- _Entries shown_:

■ ■ ■ ■ ■

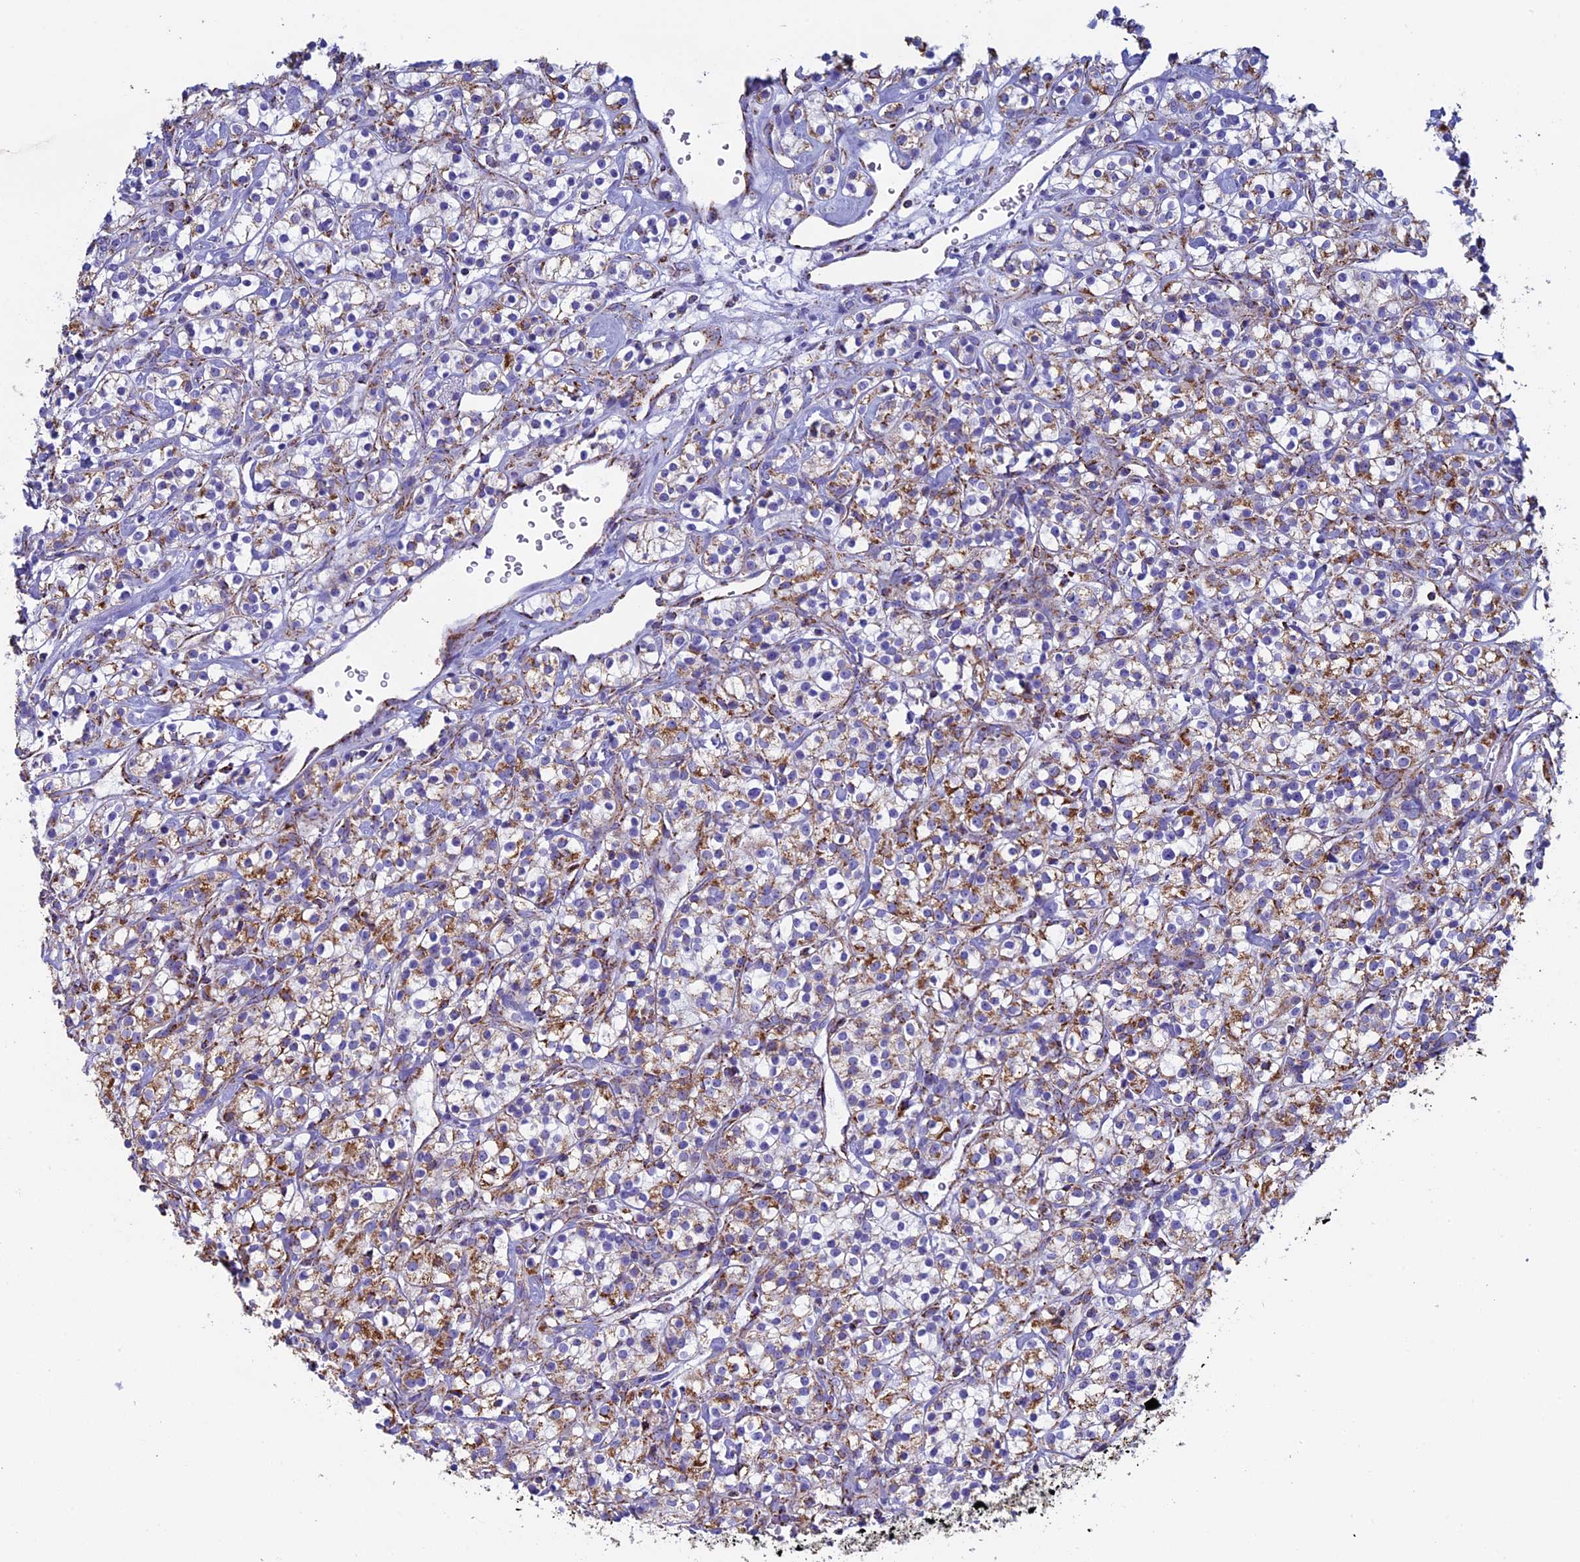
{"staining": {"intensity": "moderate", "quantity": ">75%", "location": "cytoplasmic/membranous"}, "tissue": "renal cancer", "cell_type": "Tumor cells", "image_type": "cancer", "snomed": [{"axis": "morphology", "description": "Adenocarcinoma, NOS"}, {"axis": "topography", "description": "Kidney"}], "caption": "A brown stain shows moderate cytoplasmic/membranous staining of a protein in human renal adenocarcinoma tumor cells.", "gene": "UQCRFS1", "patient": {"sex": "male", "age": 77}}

■ ■ ■ ■ ■

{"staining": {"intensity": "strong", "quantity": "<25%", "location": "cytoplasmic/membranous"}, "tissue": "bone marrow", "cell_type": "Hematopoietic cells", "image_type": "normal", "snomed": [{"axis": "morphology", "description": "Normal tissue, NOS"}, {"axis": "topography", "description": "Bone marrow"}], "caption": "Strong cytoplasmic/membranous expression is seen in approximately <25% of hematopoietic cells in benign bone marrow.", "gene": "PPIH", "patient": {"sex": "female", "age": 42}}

■ ■ ■ ■ ■

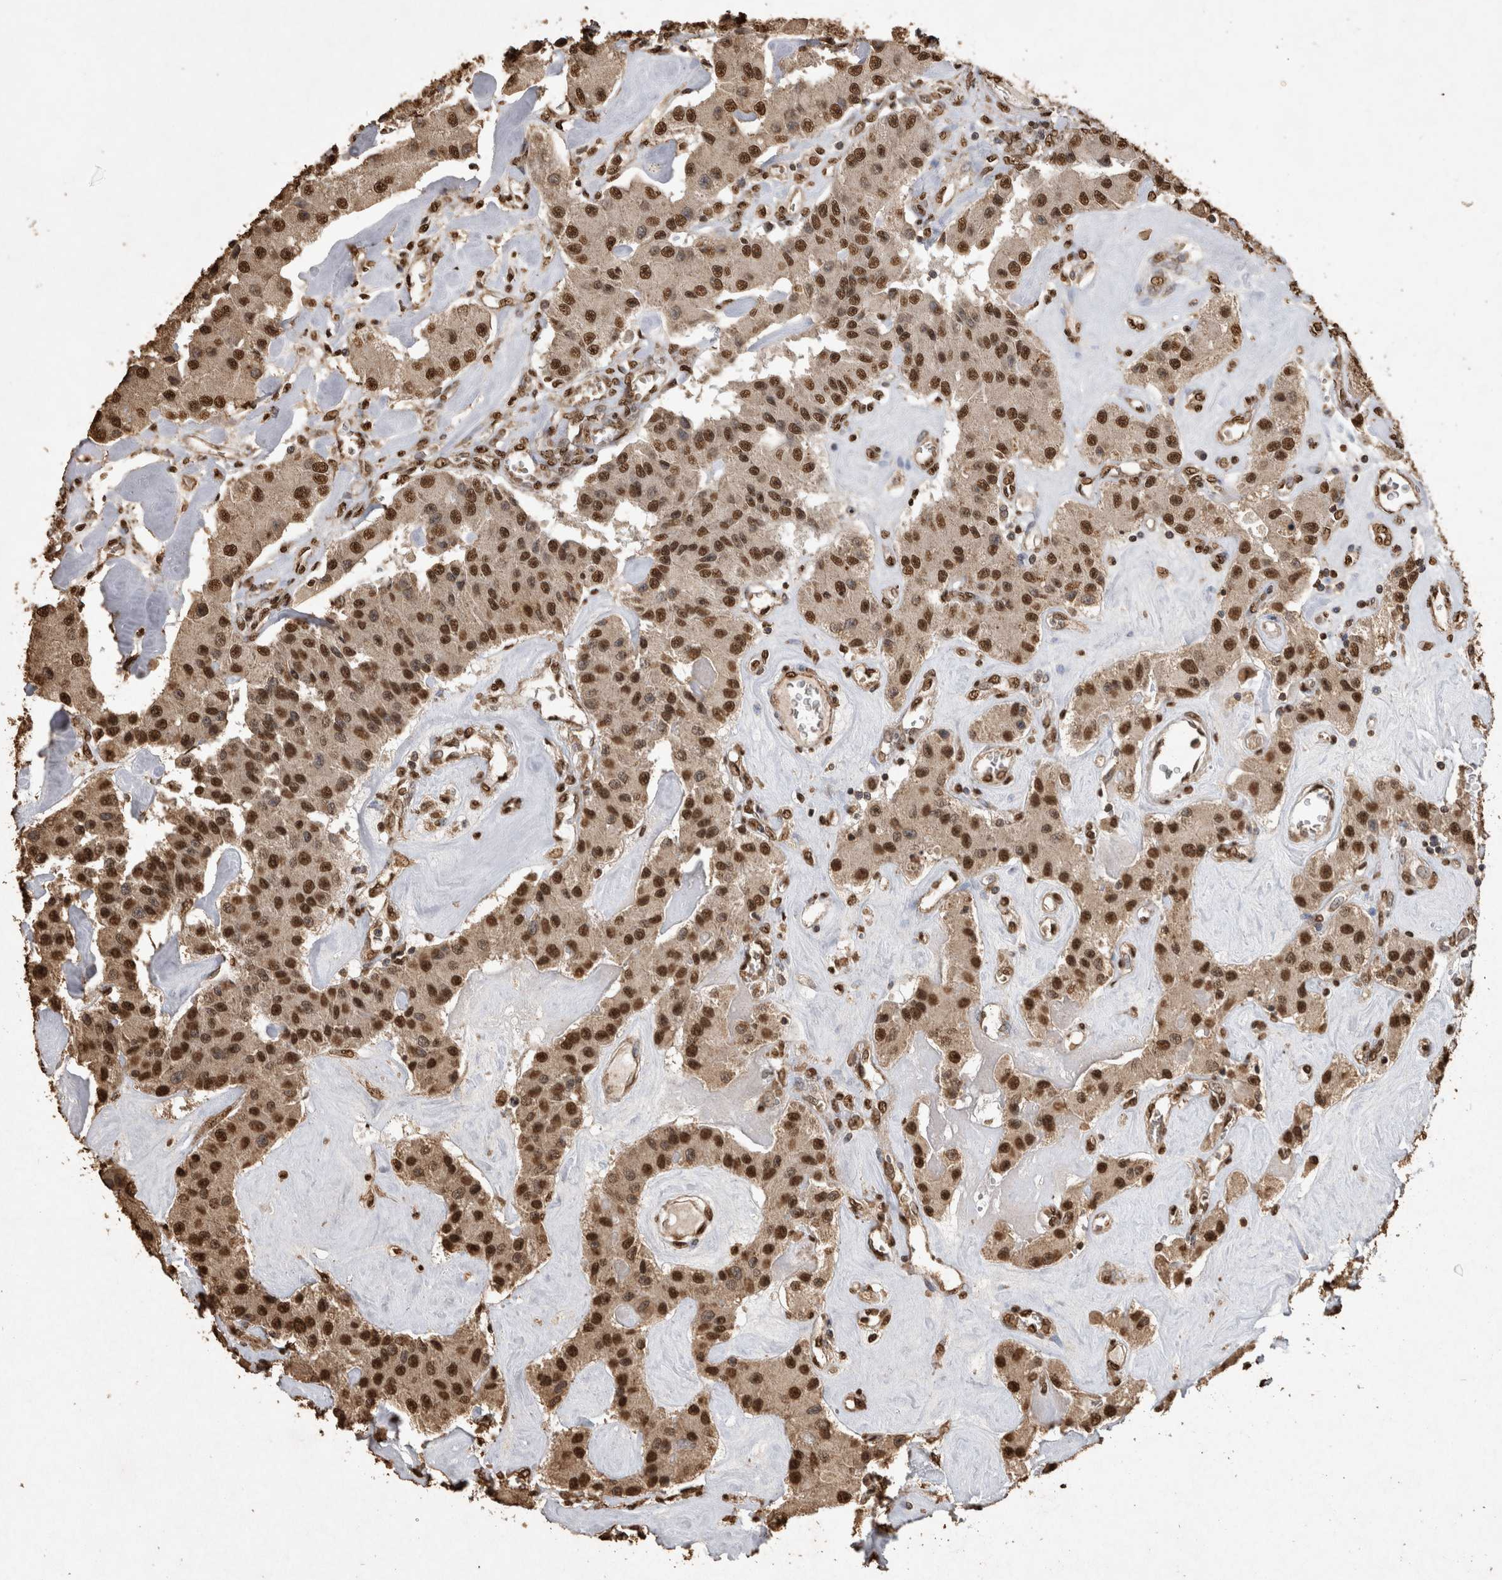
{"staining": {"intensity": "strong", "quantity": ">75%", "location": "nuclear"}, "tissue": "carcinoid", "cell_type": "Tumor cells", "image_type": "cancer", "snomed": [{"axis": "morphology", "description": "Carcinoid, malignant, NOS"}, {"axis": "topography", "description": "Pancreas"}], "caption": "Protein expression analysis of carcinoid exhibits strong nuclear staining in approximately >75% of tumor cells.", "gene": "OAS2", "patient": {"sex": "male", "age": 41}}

■ ■ ■ ■ ■

- _What you are asked to do_: Check each line of the records for "strong" and copy the ones that contain it.

- _Result of this task_:
{"staining": {"intensity": "strong", "quantity": "<25%", "location": "cytoplasmic/membranous"}, "tissue": "bone marrow", "cell_type": "Hematopoietic cells", "image_type": "normal", "snomed": [{"axis": "morphology", "description": "Normal tissue, NOS"}, {"axis": "topography", "description": "Bone marrow"}], "caption": "Strong cytoplasmic/membranous expression is seen in approximately <25% of hematopoietic cells in benign bone marrow.", "gene": "PPIH", "patient": {"sex": "female", "age": 42}}
{"staining": {"intensity": "strong", "quantity": ">75%", "location": "nuclear"}, "tissue": "carcinoid", "cell_type": "Tumor cells", "image_type": "cancer", "snomed": [{"axis": "morphology", "description": "Carcinoid, malignant, NOS"}, {"axis": "topography", "description": "Pancreas"}], "caption": "Protein expression analysis of carcinoid exhibits strong nuclear staining in approximately >75% of tumor cells.", "gene": "OAS2", "patient": {"sex": "male", "age": 41}}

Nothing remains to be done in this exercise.